Templates for plotnine
Python package plotnine
presents a ggplot2-based realization of the “Grammar of Graphics” with matplotlib
background. Actively using LaTeX package pgfplots
for plottings, I found plotnine
useful to do make drawings directly in Python with a reasonable convenience of previewing in Jupyter notebooks and exporting into png/svg (for further assembly in Inkscape).
Resources
- Textbook-like online manual: https://r-graphics.org/
- Reference on
ggplot
functions: https://ggplot2.tidyverse.org/ - Matplotlib colormaps:
Preamble
Typical preamble
import meshio
import pandas as pd
import numpy as np
import plotnine as p9
from glob import glob
from os.path import join as pjoin
from matplotlib import rc
rc('text', usetex=True) # use tex fonts in labels
Note that the LaTeX texts are exported as paths to svg. Thus, they are not editable as text and do not require font embedding, which could be as positive aspect as well as a drawback. To have them embedded, figure should be exported as PDF.
Plotting a few lines in the same axes
Say, we have two datasets saved in files result_size_24.dat
and result_size_58.dat
which are different by size of the sample analyzed. The first step is to create a joint dataset, where the column size
will be used to distinguish the initial datasets:
df1 = pd.read_csv('result_size_24.dat', sep=' ')
df1['size'] = 24.
df2 = pd.read_csv('result_size_58.dat', sep=' ')
df2['size'] = 58.
# $ cat result_size_24.dat
# time magnetization
# 0.000000000000000000e+00 2.210569005689148714e+00
# 1.212121212121212155e+00 2.247376865418724279e+00
# 2.424242424242424310e+00 2.211233780883315791e+00
# 3.636363636363636687e+00 2.257762135137621584e+00
# ...
df = pd.concat((df1, df2))
Other useful options for read_csv
are header=None
and skiprows=1
.
By default, labels for axes and legends are taken from the dataset column captions. While axes labels can be easily changed, this is not true for legends (at least, if you want to keep automatic selection of symbols and colors instead of manual assignment of them). Thus, a reasonable way is to add a few new columns into the dataset df
, which will be properly labeled. Say, dataset contains columns time
and magnetization
we want to plot:
xaxis = r'\rmfamily Time (min)'
yaxis = r'\rmfamily Magnetization $M$ (emu/g)'
groupby = r'\rmfamily Sample size (nm)'
df[xaxis] = df['time']
df[yaxis] = df['magnetization']
df[groupby] = df['size'].transform(str)
Two important points here:
- LaTeX font selection
\rmfamily
is used to override the default\sffamily
font just because I like it more. - Since
size
is numerical (for purpose in this example), we need to convert it to the text withtransform
method. Of course, one can use own functions as well as lambda expressions here.
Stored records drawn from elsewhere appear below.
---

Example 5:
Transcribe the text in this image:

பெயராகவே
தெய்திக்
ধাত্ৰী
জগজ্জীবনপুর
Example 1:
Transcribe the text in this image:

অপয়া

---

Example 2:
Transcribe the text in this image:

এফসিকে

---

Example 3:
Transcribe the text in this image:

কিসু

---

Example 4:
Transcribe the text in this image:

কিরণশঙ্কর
The simplest plot is generated as
fig = p9.ggplot(df, p9.aes(x=xaxis, y=yaxis, shape=groupby, color=groupby)) +\
p9.geom_point(size=3) + p9.geom_line()
fig.draw()
Here, shape of symbols and color of symbols/lines is determined by the groupby
column.
Legend
A common default position of the legend is at the right hand side of the plot. This can be changed with theme
class. Let us apply one of the pre-defined themes (theme_bw()
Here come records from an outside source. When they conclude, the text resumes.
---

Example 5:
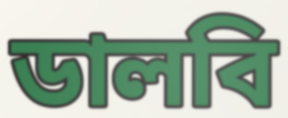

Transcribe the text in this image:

ডালবি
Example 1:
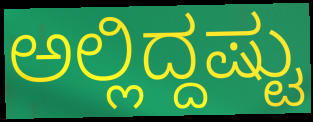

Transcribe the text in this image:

ಅಲ್ಲಿದ್ದಷ್ಟು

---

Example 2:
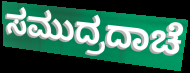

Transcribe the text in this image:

ಸಮುದ್ರದಾಚೆ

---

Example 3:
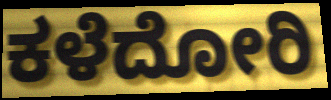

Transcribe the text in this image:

ಕಳೆದೋರಿ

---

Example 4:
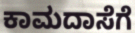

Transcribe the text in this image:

ಕಾಮದಾಸೆಗೆ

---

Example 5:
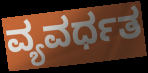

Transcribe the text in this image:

ವ್ಯವರ್ಧತ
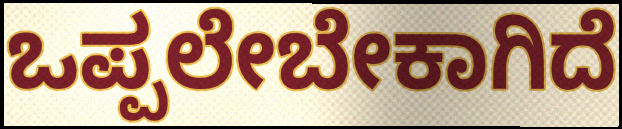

) to the plot and then change particular legend parameters:
- position of the legend (given in percents):
legend_position
- directly specify vertical alignment:
legend_direction
- remove legend background (by
p9.element_blanck()
as some kind of equivalent ofNone
):legend_background
- remove legend title:
legend_title
fig = p9.ggplot(df, p9.aes(x=xaxis, y=yaxis, shape=groupby, color=groupby))
fig += p9.geom_point(size=3)
fig += p9.geom_line()
fig += p9.theme_bw() # <- one of pre-defined themes
fig += p9.theme(
legend_position=[0.3,0.7]
, legend_direction='vertical'
, legend_background=p9.element_blank()
, legend_title=p9.element_blank()
)
fig.draw()
Legend position can also take values 'top'
, 'bottom'
, 'left'
, 'right'
and 'none'
(the last one removes legend).
Complete list of theme
options is given in the official documentation. It also includes axes and ticks labels as well as grid options.
Axes properties
Play with axis ticks can be managed via scale_x_continuous
for the plot type considered here. Default plot range is selected automatically and supplemented by a small expansion.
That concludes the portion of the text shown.